What is needed: Word for word, return every record.

=== Data extract ===

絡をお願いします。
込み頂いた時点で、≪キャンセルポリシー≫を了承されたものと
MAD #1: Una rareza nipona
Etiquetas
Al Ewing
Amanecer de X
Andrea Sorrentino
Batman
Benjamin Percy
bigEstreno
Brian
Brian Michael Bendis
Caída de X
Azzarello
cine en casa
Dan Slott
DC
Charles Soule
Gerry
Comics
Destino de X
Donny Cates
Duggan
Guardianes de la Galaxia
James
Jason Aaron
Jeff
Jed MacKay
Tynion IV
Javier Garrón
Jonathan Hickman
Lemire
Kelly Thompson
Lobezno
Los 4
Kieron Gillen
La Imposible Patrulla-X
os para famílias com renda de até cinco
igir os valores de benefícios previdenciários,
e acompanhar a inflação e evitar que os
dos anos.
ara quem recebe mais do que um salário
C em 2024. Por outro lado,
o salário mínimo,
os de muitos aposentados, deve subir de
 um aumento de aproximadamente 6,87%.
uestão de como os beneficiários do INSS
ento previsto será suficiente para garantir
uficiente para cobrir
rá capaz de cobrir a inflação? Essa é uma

===

Your solution:
絡をお願いします。
込み頂いた時点で、≪キャンセルポリシー≫を了承されたものと
MAD #1: Una rareza nipona
Etiquetas
Al Ewing
Amanecer de X
Andrea Sorrentino
Batman
Benjamin Percy
bigEstreno
Brian
Brian Michael Bendis
Caída de X
Azzarello
cine en casa
Dan Slott
DC
Charles Soule
Gerry
Comics
Destino de X
Donny Cates
Duggan
Guardianes de la Galaxia
James
Jason Aaron
Jeff
Jed MacKay
Tynion IV
Javier Garrón
Jonathan Hickman
Lemire
Kelly Thompson
Lobezno
Los 4
Kieron Gillen
La Imposible Patrulla-X
os para famílias com renda de até cinco
igir os valores de benefícios previdenciários,
e acompanhar a inflação e evitar que os
dos anos.
ara quem recebe mais do que um salário
C em 2024. Por outro lado,
o salário mínimo,
os de muitos aposentados, deve subir de
 um aumento de aproximadamente 6,87%.
uestão de como os beneficiários do INSS
ento previsto será suficiente para garantir
uficiente para cobrir
rá capaz de cobrir a inflação? Essa é uma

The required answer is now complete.